Is there some other magic function I can tack onto the query (similar to NOWAIT) which will only wait for the lock for 4 seconds before failing?
No. You must:
BEGIN;
SET LOCAL lock_timeout = '4s';
SELECT ....;
COMMIT;
Due to the painfully monolithic spaghetti code nature of the code base, its not simply a matter of changing global configs, it kinda needs to be a per-query based solution
SET LOCAL is suitable, and preferred, for this.
There's no way to do it in the text of the query, it must be a separate statement.
The mailing list post you linked to is a proposal for an imaginary syntax that was never implemented (at least in a public PostgreSQL release) and does not exist.
In a situation like this you may want to consider "optimistic concurrency control", often called "optimistic locking". It gives you greater control over locking behaviour at the cost of increased rates of query repetition and the need for more application logic.

PostgreSQL Lock Row on indefinitely time

I wanna lock one row by some user until he work with this row on indefinitely time and he must unlock it when done. So any others users will not be able to lock this row for yourself. It is possible to do on data base level?

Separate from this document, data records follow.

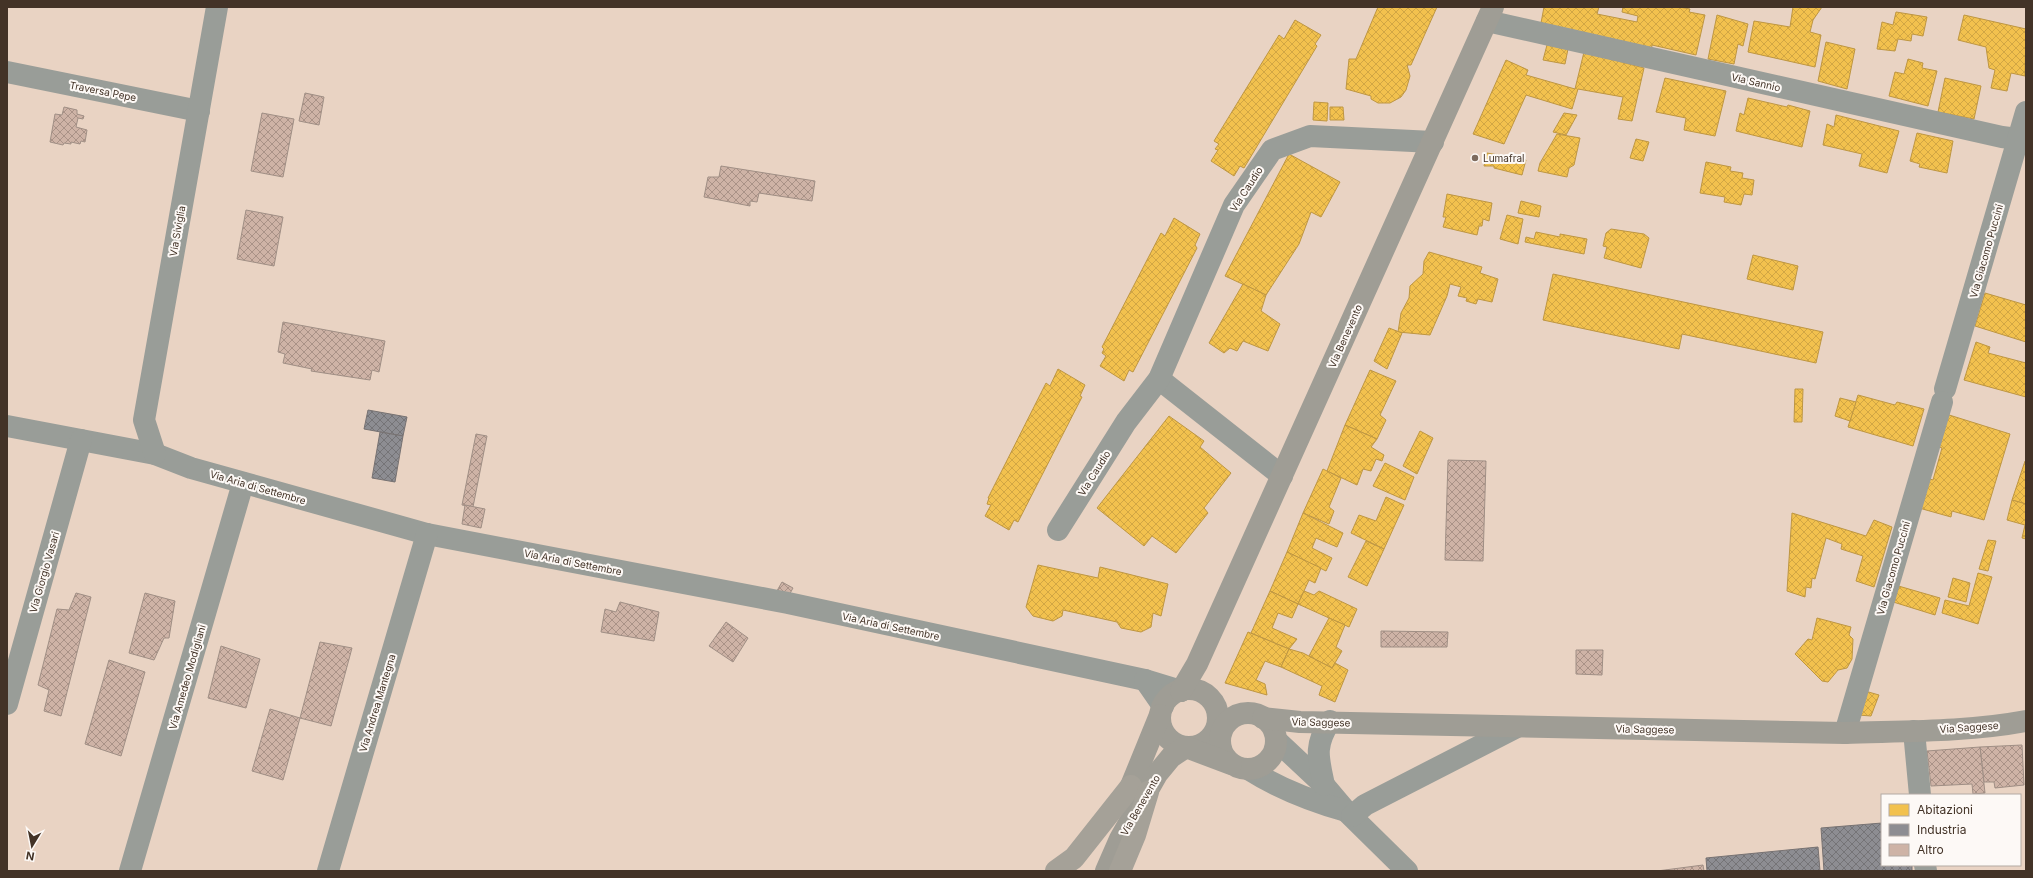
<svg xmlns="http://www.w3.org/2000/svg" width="2033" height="878" viewBox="0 0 2033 878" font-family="Inter,sans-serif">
<defs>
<pattern id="homes-cross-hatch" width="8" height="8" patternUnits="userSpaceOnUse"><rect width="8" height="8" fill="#f2c14e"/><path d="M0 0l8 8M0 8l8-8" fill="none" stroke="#d1a644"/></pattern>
<pattern id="industry-cross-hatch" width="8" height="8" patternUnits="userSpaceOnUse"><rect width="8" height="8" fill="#8d8d92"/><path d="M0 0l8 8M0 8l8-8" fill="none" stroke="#757477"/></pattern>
<pattern id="building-cross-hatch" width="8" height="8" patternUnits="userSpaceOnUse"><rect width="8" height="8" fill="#ceb3a6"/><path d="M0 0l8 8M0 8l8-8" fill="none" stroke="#a99287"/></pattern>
</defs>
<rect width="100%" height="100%" fill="#e9d3c3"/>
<g fill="url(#homes-cross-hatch)" stroke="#be9642">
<polygon points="1378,7 1437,7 1411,65 1407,65 1410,76 1406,90 1401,97 1390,103 1378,103 1371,99 1371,96 1346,89 1349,59 1356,59"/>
<polygon points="1544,7 1599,7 1597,14 1637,22 1638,16 1622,12 1623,7 1679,7 1690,9 1689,12 1705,15 1696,55 1652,45 1651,52 1541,23"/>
<polygon points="1793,7 1822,7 1813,20 1810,32 1821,35 1815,67 1748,52 1754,21 1790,27"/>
<polygon points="1896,12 1927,17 1923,36 1912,34 1911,41 1898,39 1895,51 1877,49 1882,22 1893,25"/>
<polygon points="1717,15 1748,24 1743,46 1738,44 1734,64 1708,59"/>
<polygon points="1964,15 2026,29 2025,76 2011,73 2007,91 1991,88 1995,70 1989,68 1986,47 1958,40"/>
<polygon points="1295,20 1321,35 1315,44 1317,46 1244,168 1240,166 1234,176 1211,161 1218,150 1215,149 1219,144 1214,141 1279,35 1284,39"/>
<polygon points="1826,42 1855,49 1847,89 1818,81"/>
<polygon points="1547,45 1568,49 1565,64 1543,60"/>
<polygon points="1584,52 1644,68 1632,121 1618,119 1623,97 1578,89 1572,109 1526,95 1504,144 1473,134 1506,60 1528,70 1526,75 1575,89"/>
<polygon points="1908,59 1923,63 1922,68 1937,71 1928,106 1889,96 1895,72 1904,74"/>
<polygon points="1665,78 1726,91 1715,136 1684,130 1686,118 1656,112"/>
<polygon points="1945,78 1981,86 1974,119 1938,112"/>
<polygon points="1748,98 1787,107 1788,105 1810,111 1802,147 1736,131 1740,113 1744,115"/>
<polygon points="1314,102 1328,103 1327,121 1313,120"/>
<polygon points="1330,107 1343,107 1344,120 1330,120"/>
<polygon points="1564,113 1577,115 1566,135 1553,132"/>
<polygon points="1836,115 1899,131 1887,173 1859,166 1862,154 1823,145 1827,124 1834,127"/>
<polygon points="1917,133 1953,141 1947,173 1919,167 1920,164 1910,161"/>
<polygon points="1557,134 1580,138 1574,165 1569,168 1567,177 1538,171 1540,163"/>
<polygon points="1636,139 1649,142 1643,161 1630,158"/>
<polygon points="1487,153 1526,160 1522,175 1494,168 1494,166 1484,166"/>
<polygon points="1289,154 1340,182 1321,217 1311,212 1299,244 1266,295 1225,276"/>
<polygon points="1706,162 1731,167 1730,171 1743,173 1742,178 1754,180 1752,195 1744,194 1741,205 1724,202 1725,197 1700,193"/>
<polygon points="1447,194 1492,203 1489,221 1483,219 1482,226 1479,226 1477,235 1443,227 1446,217 1443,217"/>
<polygon points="1521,201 1541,206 1539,217 1518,213"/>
<polygon points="1507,215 1523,219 1518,244 1500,239"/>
<polygon points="1174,218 1200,234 1195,245 1197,248 1133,372 1129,370 1124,381 1100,366 1106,356 1102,353 1104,349 1102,347 1161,233 1165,236"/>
<polygon points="1611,229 1644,234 1649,238 1641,268 1604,258 1607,247 1603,246 1606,233"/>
<polygon points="1536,232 1560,237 1560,234 1587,239 1584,254 1525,242 1526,237 1534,239"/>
<polygon points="1429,252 1482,267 1480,273 1498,279 1492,302 1478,299 1476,304 1466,301 1467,298 1458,296 1461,287 1450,284 1447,296 1430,335 1398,332 1401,313 1409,298 1410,286 1423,274 1424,261"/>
<polygon points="1753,255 1798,266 1793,290 1747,279"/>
<polygon points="1553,274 1823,332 1816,363 1682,334 1679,349 1543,320"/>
<polygon points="1243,284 1266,295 1261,311 1280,324 1268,351 1243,341 1237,351 1230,348 1224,353 1209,343"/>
<polygon points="1985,293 2026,305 2026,342 1975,326"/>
<polygon points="1389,328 1402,333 1387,369 1374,361"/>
<polygon points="1976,342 1990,347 1988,353 2026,363 2026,397 1964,380"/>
<polygon points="1058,369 1085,385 1080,396 1082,397 1018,522 1014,520 1009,530 985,516 991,505 987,504 989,498 988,498 1046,383 1050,386"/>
<polygon points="1370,370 1396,381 1380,415 1386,420 1377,439 1345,425"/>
<polygon points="1795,389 1803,389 1802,422 1794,422"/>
<polygon points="1858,395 1895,405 1897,402 1924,409 1913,446 1848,427"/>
<polygon points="1840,398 1856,402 1850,421 1835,416"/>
<polygon points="1946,414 2010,434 1984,520 1952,511 1951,517 1919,508 1927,478 1933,480 1942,448 1937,446"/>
<polygon points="1169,416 1204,441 1200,447 1231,473 1204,508 1208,513 1176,553 1152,536 1144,546 1097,508"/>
<polygon points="1345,425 1377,439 1371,447 1384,455 1382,461 1376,459 1371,471 1363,469 1357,485 1327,471"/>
<polygon points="1420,431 1433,438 1417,474 1403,466"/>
<polygon points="2025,461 2026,461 2026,504 2012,500"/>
<polygon points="1385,463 1414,477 1405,500 1373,486"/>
<polygon points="1323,469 1341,478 1329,507 1334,511 1329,524 1303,513"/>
<polygon points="1386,497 1404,505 1384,549 1351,533 1359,515 1376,521"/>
<polygon points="2012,500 2026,504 2026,539 2022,538 2025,525 2007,520"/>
<polygon points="1303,513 1343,533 1337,547 1316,538 1312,548 1332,558 1326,571 1287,552"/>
<polygon points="1792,513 1866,536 1874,520 1892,527 1874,587 1856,581 1863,556 1841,549 1842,544 1826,538 1815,579 1812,578 1811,588 1806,587 1805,597 1787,591"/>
<polygon points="1988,540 1996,541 1988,571 1979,569"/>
<polygon points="1366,541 1384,549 1367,586 1348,577"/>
<polygon points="1287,552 1321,568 1315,583 1309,580 1298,604 1270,591"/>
<polygon points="1038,565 1098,578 1100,567 1168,584 1161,616 1153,613 1151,627 1141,632 1121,628 1117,622 1063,610 1062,616 1053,621 1033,616 1026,607"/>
<polygon points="1978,573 1992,577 1978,624 1942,613 1945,600 1969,606"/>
<polygon points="1953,578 1970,583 1966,602 1948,597"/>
<polygon points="1895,585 1940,598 1935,615 1890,601"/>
<polygon points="1270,591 1298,604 1292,618 1278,613 1272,628 1297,639 1289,649 1251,633"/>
<polygon points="1304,591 1314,595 1319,591 1357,609 1349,627 1298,604"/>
<polygon points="1329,618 1345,625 1336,647 1342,651 1332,668 1309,656"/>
<polygon points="1817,618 1851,627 1849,635 1853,639 1852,659 1847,668 1838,670 1828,682 1822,681 1795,654 1808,639 1812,640"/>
<polygon points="1248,632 1289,649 1281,667 1265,661 1256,680 1265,684 1267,695 1225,683"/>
<polygon points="1289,649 1303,653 1332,668 1335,663 1348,670 1335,702 1319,695 1322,686 1281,667"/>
<polygon points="1865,691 1879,695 1871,716 1858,715"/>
</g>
<g fill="url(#industry-cross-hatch)" stroke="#777272">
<polygon points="368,410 407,417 403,436 364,429"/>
<polygon points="380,432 403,436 395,482 372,478"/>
<polygon points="1882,823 1882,865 1912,865 1912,871 1824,871 1821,828"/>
<polygon points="1818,847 1820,871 1707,871 1706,858"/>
</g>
<g fill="url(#building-cross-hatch)" stroke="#a08f85">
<polygon points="305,93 324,97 319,125 299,121"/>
<polygon points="64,107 77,110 77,114 84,116 83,119 78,118 76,127 87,130 85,142 81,141 80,144 71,142 71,144 64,143 63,145 50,142 55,114 62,115"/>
<polygon points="262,113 294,119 283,177 251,171"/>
<polygon points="721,166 815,181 812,201 759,193 757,202 750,201 750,206 704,197 708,177 719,177"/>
<polygon points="246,210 283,217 274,266 237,259"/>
<polygon points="283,322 385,341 379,372 372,370 370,380 311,371 312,369 283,363 285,354 278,352"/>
<polygon points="476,434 487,436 473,507 462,505"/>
<polygon points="1448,460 1486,461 1483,561 1445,560"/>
<polygon points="465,505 485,509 481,528 462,524"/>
<polygon points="782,582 793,588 788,597 774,596"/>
<polygon points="76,593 91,597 61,716 44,711 49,690 38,685 57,609 69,610"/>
<polygon points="145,593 175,601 169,638 164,638 154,660 129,653"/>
<polygon points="620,602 659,612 654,641 601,632 605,609 616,612"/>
<polygon points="726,622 748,638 733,662 709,646"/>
<polygon points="1381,631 1448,632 1447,647 1381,647"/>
<polygon points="320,642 352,648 331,726 300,718"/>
<polygon points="221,646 260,659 246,708 208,698"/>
<polygon points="1576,650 1603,650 1602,675 1576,674"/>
<polygon points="109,660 145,672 121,756 85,744"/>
<polygon points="270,709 300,718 283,780 252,771"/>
<polygon points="2022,745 2024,785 1995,788 1994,782 1984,782 1980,747"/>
<polygon points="1980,747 1985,793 1973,794 1972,784 1931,786 1927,751"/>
<polygon points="1703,865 1704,871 1657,871"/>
</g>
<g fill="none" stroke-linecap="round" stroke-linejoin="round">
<g stroke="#999d98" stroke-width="22">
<polyline points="1487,21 2002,137 2026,140"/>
<polyline points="7,72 199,111"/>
<polyline points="1159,379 1282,476"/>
<polyline points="1945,389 2026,112"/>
<polyline points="7,426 155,454 191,468 427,534 788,603 1145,680 1181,691"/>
<polyline points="155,454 144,420 217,7"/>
<polyline points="1058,530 1126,422 1159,379 1234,205 1272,150 1310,136 1433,142"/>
<polyline points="1145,680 1163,706"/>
<polyline points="7,704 81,440"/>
<polyline points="1914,731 1920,795"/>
<polyline points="1845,733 1942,402"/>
<polyline points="1276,740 1324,785 1346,811 1407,871"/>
<path d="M1248 769C1278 788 1311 801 1346 811"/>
<path d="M1324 785C1318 757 1314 746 1330 721"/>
<polyline points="1352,816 1365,805 1517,727"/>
<polyline points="1925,865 1926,871"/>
<polyline points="130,871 243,483"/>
<polyline points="328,871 427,534"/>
</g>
<g stroke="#9f9d95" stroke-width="22">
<circle cx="1189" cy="718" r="29"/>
<polyline points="1181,691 1197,664 1493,7"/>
<circle cx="1248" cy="741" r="28"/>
<path d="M1263 718 1300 722 1845 733C1905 731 1967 732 2026 721"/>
<polyline points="1127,805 1131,786 1160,715"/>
<polyline points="1106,871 1120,839 1157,774 1171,757 1186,747 1231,764"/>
</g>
<g stroke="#a5a198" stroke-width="22">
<polyline points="1056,871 1074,858 1131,786"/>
<polyline points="1120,871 1135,835 1148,792"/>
</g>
</g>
<circle fill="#7d6b5e" stroke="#fdf9f6" stroke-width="1.5" cx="1475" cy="158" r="4"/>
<g text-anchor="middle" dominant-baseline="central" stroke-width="4" stroke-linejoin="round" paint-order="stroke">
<g font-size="10" fill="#433327" stroke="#fdf9f6">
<text transform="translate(1756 82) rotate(13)">Via Sannio</text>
<text transform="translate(103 91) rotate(11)">Traversa Pepe</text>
<text transform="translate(1246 189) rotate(-57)">Via Caudio</text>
<text transform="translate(177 231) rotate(-80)">Via Siviglia</text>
<text transform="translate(1986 251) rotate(-74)">Via Giacomo Puccini</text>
<text transform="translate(1345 336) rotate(-66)">Via Benevento</text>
<text transform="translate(1094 473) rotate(-58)">Via Caudio</text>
<text transform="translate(258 487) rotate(16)">Via Aria di Settembre</text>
<text transform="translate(573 562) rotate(11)">Via Aria di Settembre</text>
<text transform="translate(1893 568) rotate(-74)">Via Giacomo Puccini</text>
<text transform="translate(44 572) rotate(-74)">Via Giorgio Vasari</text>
<text transform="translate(891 626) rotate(12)">Via Aria di Settembre</text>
<text transform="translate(187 677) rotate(-74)">Via Amedeo Modigliani</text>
<text transform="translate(377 703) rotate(-73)">Via Andrea Mantegna</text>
<text transform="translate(1321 722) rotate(1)">Via Saggese</text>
<text transform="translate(1969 727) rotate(-4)">Via Saggese</text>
<text transform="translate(1645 729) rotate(1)">Via Saggese</text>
<text transform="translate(1140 805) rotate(-60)">Via Benevento</text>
</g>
<g font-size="10" fill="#433327" stroke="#fdf9f6" text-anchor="start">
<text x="1483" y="158">Lumafral</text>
</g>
</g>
<rect width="2033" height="878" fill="none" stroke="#433327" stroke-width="16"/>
<rect x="1881" y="794" width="140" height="72" fill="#fdf9f6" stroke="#b3aaa3"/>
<rect x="1889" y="804" width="20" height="12" fill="#f2c14e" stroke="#b3aaa3"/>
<text x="1917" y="814" font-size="12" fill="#433327">Abitazioni</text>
<rect x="1889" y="824" width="20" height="12" fill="#8d8d92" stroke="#b3aaa3"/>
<text x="1917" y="834" font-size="12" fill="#433327">Industria</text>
<rect x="1889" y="844" width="20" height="12" fill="#ceb3a6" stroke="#b3aaa3"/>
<text x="1917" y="854" font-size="12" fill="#433327">Altro</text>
<g transform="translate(32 846) rotate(190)" stroke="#fdf9f6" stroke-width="3" paint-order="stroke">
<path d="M0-3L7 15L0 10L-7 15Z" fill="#433327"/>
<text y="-6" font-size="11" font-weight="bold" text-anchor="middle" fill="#433327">N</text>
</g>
</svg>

You can do it with a long-lived transaction, but there'll be performance issues with that. This sounds like more of a job for optimistic concurrency control.
You can just open a transaction and do a SELECT 1 FROM mytable WHERE clause to match row FOR UPDATE;. Then keep the transaction open until you're done. The problem with this is that it can cause issues with vacuum that result in table and index bloat, where tables get filled with deleted data and indexes fill up with entries pointing to obsolete blocks.

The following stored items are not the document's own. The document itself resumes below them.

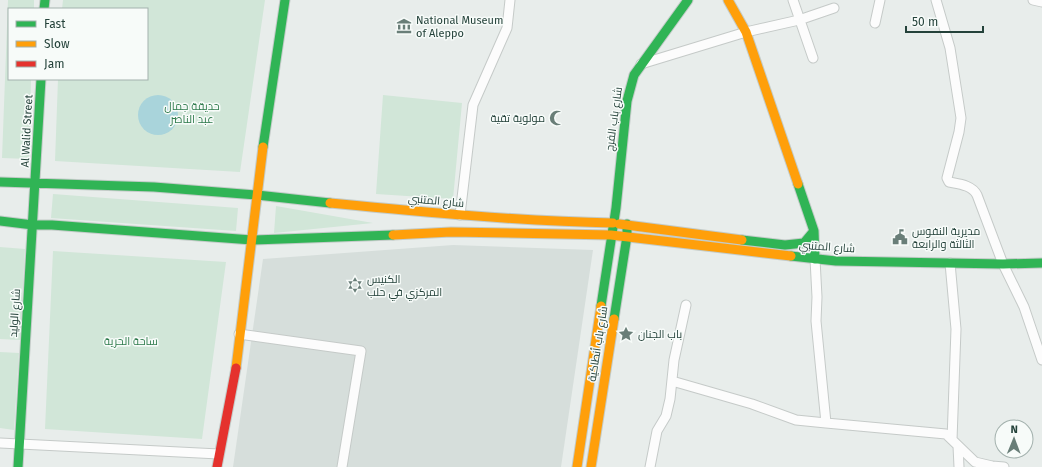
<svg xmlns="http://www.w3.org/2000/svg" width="1042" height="467" font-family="'Fira Sans',Cairo,sans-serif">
<rect width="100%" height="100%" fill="#e8edeb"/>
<!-- built -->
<path fill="#d6dedb" d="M453,245L593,250L561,467H233L263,259Z"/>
<!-- green -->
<path fill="#d1e6d8" d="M8,0H34V9H9V79H31L29,159L2,158Z
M63,0H265L240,172L55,161L58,79H147V9H62Z
M383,95L462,103L453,199L376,194Z
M53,194L238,208L236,231L51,218Z
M276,206L373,223L274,233Z
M0,247L25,249L20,340L0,339Z
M53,251L226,262L202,439L45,429Z
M0,352L19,353L14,430L0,428Z"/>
<!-- water -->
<path fill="#a9d4db" d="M138 115a20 20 0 1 1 40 0a20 20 0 1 1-40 0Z"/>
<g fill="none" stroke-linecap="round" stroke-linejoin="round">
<!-- street casing -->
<g stroke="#c5cac8" stroke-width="11">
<path id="street" d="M793,0L813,58
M936,0L950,48L961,118L959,132L947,178L949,182C959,184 972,185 977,195L1003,264L1024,307L1042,360
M1033,0L1042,2
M875,23L880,0
M641,64L746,32L799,20L834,8
M460,215L473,105L507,28L510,0
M815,259L817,297L816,321L826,423L946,434L975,462L992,466L1004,467
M950,263L956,329L952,440
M239,334L361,351L342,467
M672,381L752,404L796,420L826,423
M0,443L219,454
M958,446L959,467
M650,467L657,431L666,416L670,399L674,360L686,305"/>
</g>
<!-- fast casing -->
<g stroke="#c3cbc8" stroke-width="11">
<path id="fast" d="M44,9L45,0
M263,147L285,0
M0,182L154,187L257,195L330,203
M798,184L814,231L815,259
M0,221L33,225H52L252,240L393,235
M742,240L785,245L804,243L814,231
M791,256L836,261L1003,264L1042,263
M601,306L616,208L627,101L634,75L688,0
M614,319L627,236V224
M18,467L41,79"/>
</g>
<!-- slow casing -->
<g stroke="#c3cbc8" stroke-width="11">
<path id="slow" d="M728,0L746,32L798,184
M330,203C424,212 518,221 613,223
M619,224L742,240
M393,235L451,232L611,235
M611,235L791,256
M236,368L263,147
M577,467L601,306
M591,467L614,319"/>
</g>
<!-- jam casing -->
<g stroke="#c3cbc8" stroke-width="11">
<path id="jam" d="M217,467L236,368"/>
</g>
<!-- street -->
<use href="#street" stroke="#fcfcfc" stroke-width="9"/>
<!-- fast -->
<use href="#fast" stroke="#30b455" stroke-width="9"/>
<!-- slow -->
<use href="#slow" stroke="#ff9f0a" stroke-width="9"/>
<!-- jam -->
<use href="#jam" stroke="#e5322d" stroke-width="9"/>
</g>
<!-- icons -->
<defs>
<g id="museum-bare" transform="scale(1.2)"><path d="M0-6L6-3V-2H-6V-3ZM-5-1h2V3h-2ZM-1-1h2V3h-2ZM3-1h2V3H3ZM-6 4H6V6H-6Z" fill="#697e78" stroke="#f7fbf9" stroke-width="2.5" paint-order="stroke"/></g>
<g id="mosque-bare" transform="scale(1.2)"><path d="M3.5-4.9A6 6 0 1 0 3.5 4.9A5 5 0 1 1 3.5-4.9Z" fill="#697e78" stroke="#f7fbf9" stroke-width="2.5" paint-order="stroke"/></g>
<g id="civic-bare" transform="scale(1.2)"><path d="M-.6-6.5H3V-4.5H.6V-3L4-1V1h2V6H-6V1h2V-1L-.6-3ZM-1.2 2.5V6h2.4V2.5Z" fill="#697e78" stroke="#f7fbf9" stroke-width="2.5" paint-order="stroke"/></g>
<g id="synagogue-bare" transform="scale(1.2)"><path d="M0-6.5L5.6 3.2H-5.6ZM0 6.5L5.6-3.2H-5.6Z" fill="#697e78" stroke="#f7fbf9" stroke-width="2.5" paint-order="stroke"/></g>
<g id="sight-bare" transform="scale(1.2)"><path d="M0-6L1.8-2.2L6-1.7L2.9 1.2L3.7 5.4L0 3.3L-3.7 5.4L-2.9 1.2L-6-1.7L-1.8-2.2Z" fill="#697e78" stroke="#f7fbf9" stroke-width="2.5" paint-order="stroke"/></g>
</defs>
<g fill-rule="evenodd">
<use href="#museum-bare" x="404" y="26"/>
<use href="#mosque-bare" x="557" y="118"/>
<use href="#civic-bare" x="900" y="237"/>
<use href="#synagogue-bare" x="355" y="285"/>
<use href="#sight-bare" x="626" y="334"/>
</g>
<g text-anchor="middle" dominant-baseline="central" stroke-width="3" stroke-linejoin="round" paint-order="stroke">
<!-- poi labels -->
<g font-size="11" fill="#24423a" stroke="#f7fbf9" text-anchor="start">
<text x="416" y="20">National Museum<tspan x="416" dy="13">of Aleppo</tspan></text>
<text x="545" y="118" text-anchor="end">مولوية تقية</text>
<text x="912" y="231">مديرية النفوس<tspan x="912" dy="13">الثالثة والرابعة</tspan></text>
<text x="367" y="279">الكنيس<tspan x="367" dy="13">المركزي في حلب</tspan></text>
<text x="638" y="334">باب الجنان</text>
</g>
<!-- park labels -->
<g font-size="11" fill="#2d7a4b" stroke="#f7fbf9">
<text x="192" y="106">حديقة جمال<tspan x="192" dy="13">عبد الناصر</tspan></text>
<text x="131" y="341">ساحة الحرية</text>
</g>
<!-- street labels -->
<g font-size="11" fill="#24423a" stroke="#f7fbf9">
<text transform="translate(614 119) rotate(-82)">شارع باب الفرج</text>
<text transform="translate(27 131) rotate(-87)">Al Walid Street</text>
<text transform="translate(436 201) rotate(5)">شارع المتنبي</text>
<text transform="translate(827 247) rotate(4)">شارع المتنبي</text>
<text transform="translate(15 313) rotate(-86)">شارع الوليد</text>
<text transform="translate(598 344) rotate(-81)">شارع باب أنطاكية</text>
</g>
</g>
<!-- legend -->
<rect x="8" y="8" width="140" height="72" fill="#f7fbf9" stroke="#a3b1ad"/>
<rect x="16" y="21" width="20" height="6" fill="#30b455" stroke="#a3b1ad"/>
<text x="44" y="28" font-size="12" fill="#24423a">Fast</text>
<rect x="16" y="41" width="20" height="6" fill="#ff9f0a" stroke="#a3b1ad"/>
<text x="44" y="48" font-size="12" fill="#24423a">Slow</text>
<rect x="16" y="61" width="20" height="6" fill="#e5322d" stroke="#a3b1ad"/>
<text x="44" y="68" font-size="12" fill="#24423a">Jam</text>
<!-- north arrow -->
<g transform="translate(1014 439) rotate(1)"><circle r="19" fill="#f7fbf9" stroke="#a3b1ad"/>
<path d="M0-3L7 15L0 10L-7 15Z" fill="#697e78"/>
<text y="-6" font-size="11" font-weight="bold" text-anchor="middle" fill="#24423a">N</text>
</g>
<!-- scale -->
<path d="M906 26v6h77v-6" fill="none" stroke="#24423a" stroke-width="2"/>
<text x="912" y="26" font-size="12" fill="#24423a" stroke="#f7fbf9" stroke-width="3" paint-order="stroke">50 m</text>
</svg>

It'd be much better to use an advisory lock. You still have to hold the connection the holds the lock open, but it doesn't have to keep an open idle transaction, so it's much lower impact. Transactions that wish to update the row must explicitly check for a conflicting advisory lock, though, otherwise they can just proceed as if it wasn't locked. This approach also scales poorly to lots of tables (due to limited advisory lock namespace) or lots of concurrent locks (due to number of connections).
You can use a trigger to check for the advisory lock and wait for it if you can't make sure your client apps will always get the advisory lock explicitly. However, this can create deadlock issues.
For that reason, the best approach is probably to have a locked_by field that records a user ID, and a locked_time field that records when it was locked. Do it at the application level and/or with triggers. To deal with concurrent attempts to obtain the lock you can use optimistic concurrency control techniques, where the WHERE clause on the UPDATE that sets locked_by and locked_time will not match if someone else gets there first, so the rowcount will be zero and you'll know you lost the race for the lock and have to re-check. That WHERE clause usually tests locked_by and locked_time. So you'd write something like:
UPDATE t
SET locked_by = 'me' AND locked_time = current_timestamp
WHERE locked_by IS NULL AND locked_time IS NULL
AND id = [ID of row to update];
(This is a simplified optimistic locking mode for grabbing a lock, where you don't mind if someone else jumped in and did an entire transaction. If you want stricter ordering, you use a row-version column or you check that a last_modified column hasn't changed.)